Exercise instructions:
Tell how many lines in the data hold "hand", giving that figure alone.

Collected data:
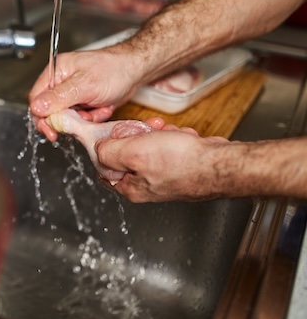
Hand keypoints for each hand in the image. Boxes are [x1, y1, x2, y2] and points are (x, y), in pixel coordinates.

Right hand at [28, 46, 144, 140]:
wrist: (136, 71)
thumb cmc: (114, 70)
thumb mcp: (84, 85)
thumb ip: (58, 97)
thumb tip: (36, 107)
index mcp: (56, 71)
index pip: (36, 97)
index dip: (41, 116)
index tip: (50, 129)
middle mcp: (61, 81)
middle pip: (50, 109)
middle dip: (67, 119)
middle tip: (78, 123)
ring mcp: (72, 92)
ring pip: (66, 116)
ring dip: (82, 118)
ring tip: (97, 109)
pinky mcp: (83, 100)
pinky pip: (80, 117)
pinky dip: (92, 117)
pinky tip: (103, 107)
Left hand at [95, 124, 228, 201]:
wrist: (220, 163)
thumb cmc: (182, 162)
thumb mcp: (134, 152)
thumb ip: (109, 151)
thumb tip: (97, 148)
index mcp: (130, 187)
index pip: (104, 168)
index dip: (107, 147)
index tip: (115, 135)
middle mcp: (145, 185)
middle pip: (127, 153)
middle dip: (137, 136)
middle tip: (147, 131)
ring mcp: (163, 175)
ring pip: (148, 146)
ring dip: (158, 134)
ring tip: (169, 134)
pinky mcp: (179, 165)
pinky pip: (168, 145)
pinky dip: (175, 137)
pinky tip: (182, 138)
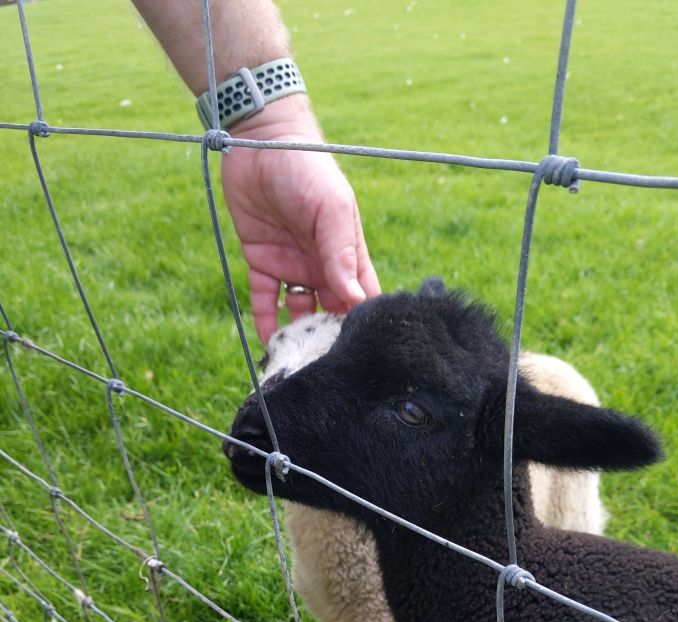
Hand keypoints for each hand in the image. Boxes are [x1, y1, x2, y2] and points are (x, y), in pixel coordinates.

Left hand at [221, 96, 379, 341]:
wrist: (259, 140)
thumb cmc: (308, 168)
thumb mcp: (332, 210)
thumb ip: (342, 255)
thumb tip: (356, 299)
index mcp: (347, 254)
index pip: (362, 298)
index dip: (363, 324)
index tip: (362, 353)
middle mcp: (322, 266)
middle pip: (330, 312)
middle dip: (328, 339)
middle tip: (325, 369)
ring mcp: (292, 266)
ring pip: (298, 312)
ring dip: (297, 336)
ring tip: (296, 364)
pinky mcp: (262, 261)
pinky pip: (265, 300)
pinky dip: (265, 321)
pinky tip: (267, 345)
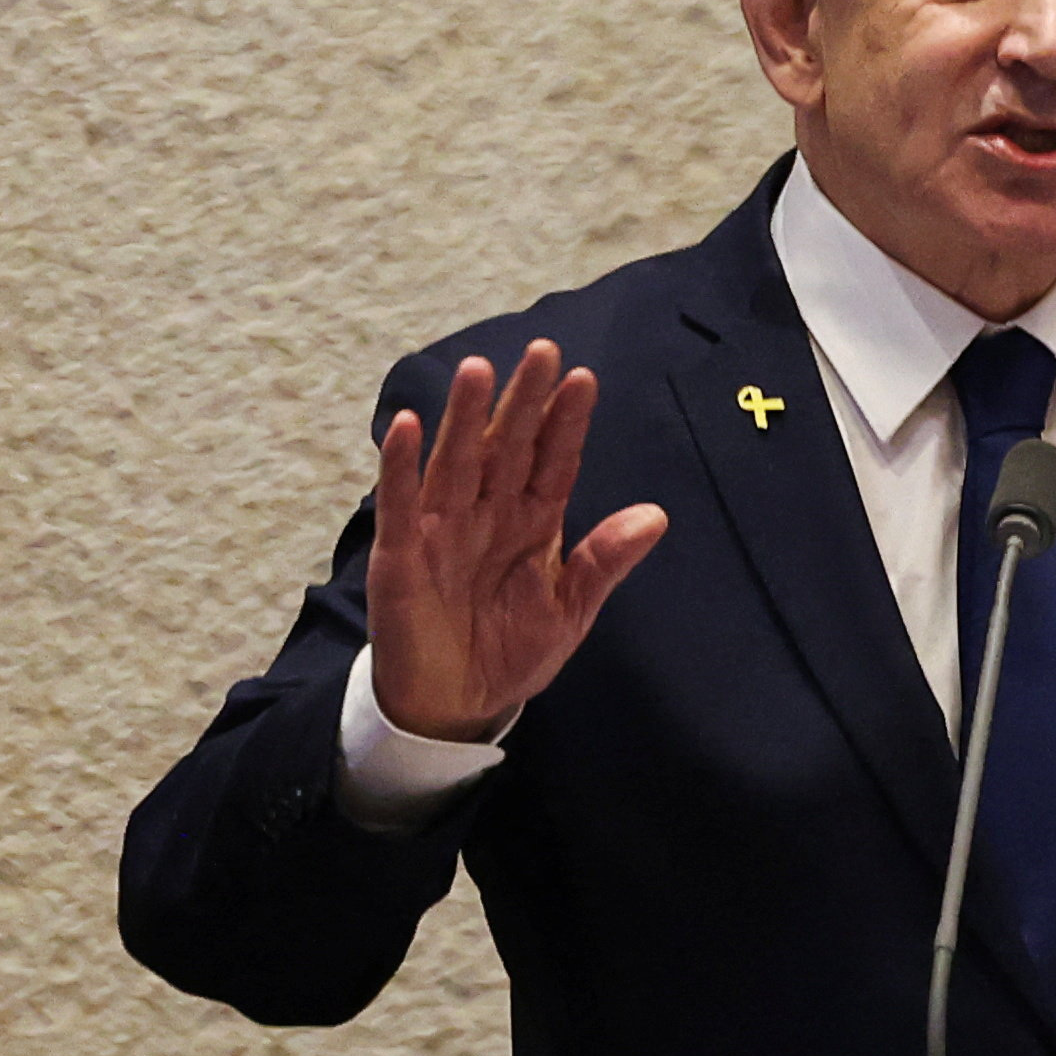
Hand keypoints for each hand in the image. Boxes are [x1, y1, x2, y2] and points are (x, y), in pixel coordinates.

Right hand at [364, 339, 670, 741]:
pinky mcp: (401, 555)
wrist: (457, 705)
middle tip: (542, 351)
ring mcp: (441, 529)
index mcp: (532, 521)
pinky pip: (399, 503)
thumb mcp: (569, 611)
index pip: (551, 461)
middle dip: (523, 401)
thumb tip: (656, 516)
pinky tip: (407, 426)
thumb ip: (604, 562)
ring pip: (455, 462)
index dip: (565, 423)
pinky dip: (400, 466)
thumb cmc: (510, 651)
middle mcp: (487, 513)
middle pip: (506, 447)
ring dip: (464, 418)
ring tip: (478, 371)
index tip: (584, 380)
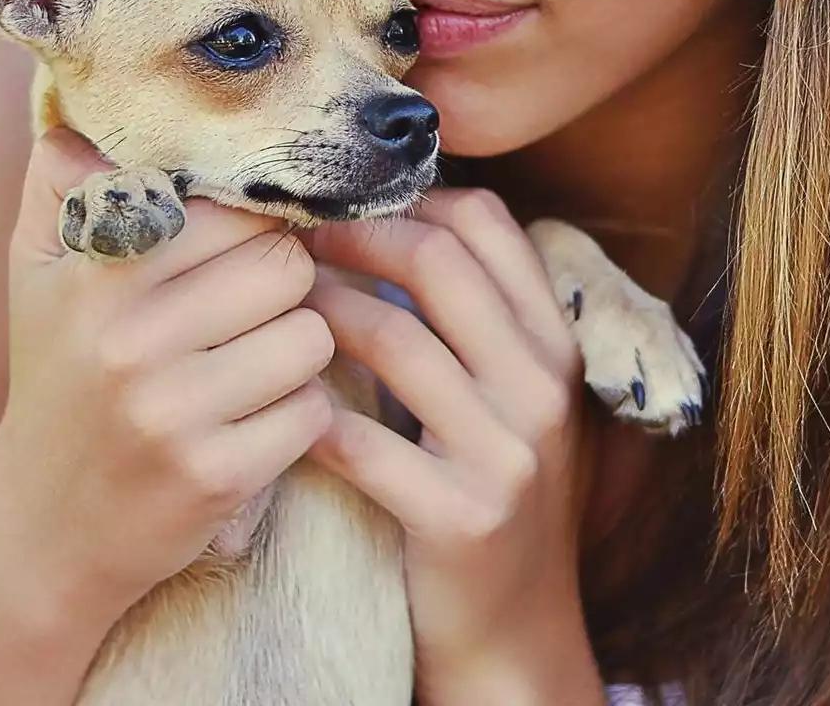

Exercise output:
7